→ WORK TO BE COMPLETED: Copy out the entire passage on Monstrous Faces and Caricatures below, word for word.

→ PROVIDED PASSAGE:
Monstrous Faces and Caricatures presents a range of what is broadly considered “the grotesque,” from Zanetti’s caricatures, satirizing long-forgotten figures and events, all the way to the disturbing forcefulness of Bacon. In between, Leonardo and Tiepolo still breathe life into their strange characters. It takes only a few brush strokes to impress satirical, tragic, or compassionate intent upon the viewer, among the ample emotions that these figures, who challenge our notions of beauty, elicit.

Leonardo da Vinci, “Caricatura d’uomo a mezzo busto” (c. 1500) and “Caricatura di donna a mezzo busto con coroncina di foglie” (c. 1490) at the Veneranda Biblioteca Ambrosiana, Pinacoteca-Milano (© Veneranda Biblioteca Ambrosiana/Mondadadori Portfolio/G. Cigolini)
Drawings by Anton Maria Zanetti (© Fondazione Giorgio Cini)

→ Camera intrinsics and pose data:

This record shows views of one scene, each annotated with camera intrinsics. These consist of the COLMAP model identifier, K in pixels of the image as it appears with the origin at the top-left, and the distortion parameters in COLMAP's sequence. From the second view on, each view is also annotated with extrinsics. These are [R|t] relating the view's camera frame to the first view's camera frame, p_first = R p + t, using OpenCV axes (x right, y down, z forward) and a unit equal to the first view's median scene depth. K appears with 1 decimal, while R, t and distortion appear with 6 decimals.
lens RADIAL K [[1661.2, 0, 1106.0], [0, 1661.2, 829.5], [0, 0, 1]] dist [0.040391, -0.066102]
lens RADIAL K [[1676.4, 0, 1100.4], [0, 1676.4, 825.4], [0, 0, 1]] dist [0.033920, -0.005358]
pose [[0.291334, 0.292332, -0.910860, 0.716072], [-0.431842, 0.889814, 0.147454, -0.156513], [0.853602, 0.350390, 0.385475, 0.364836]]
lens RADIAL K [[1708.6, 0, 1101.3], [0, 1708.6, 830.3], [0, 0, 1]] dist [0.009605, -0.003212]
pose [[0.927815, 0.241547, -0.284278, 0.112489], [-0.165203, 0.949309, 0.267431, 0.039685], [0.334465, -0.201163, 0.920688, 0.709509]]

→ RESULT FOR THIS EXERCISE:
Monstrous Faces and Caricatures presents a range of what is broadly considered “the grotesque,” from Zanetti’s caricatures, satirizing long-forgotten figures and events, all the way to the disturbing forcefulness of Bacon. In between, Leonardo and Tiepolo still breathe life into their strange characters. It takes only a few brush strokes to impress satirical, tragic, or compassionate intent upon the viewer, among the ample emotions that these figures, who challenge our notions of beauty, elicit.

Leonardo da Vinci, “Caricatura d’uomo a mezzo busto” (c. 1500) and “Caricatura di donna a mezzo busto con coroncina di foglie” (c. 1490) at the Veneranda Biblioteca Ambrosiana, Pinacoteca-Milano (© Veneranda Biblioteca Ambrosiana/Mondadadori Portfolio/G. Cigolini)
Drawings by Anton Maria Zanetti (© Fondazione Giorgio Cini)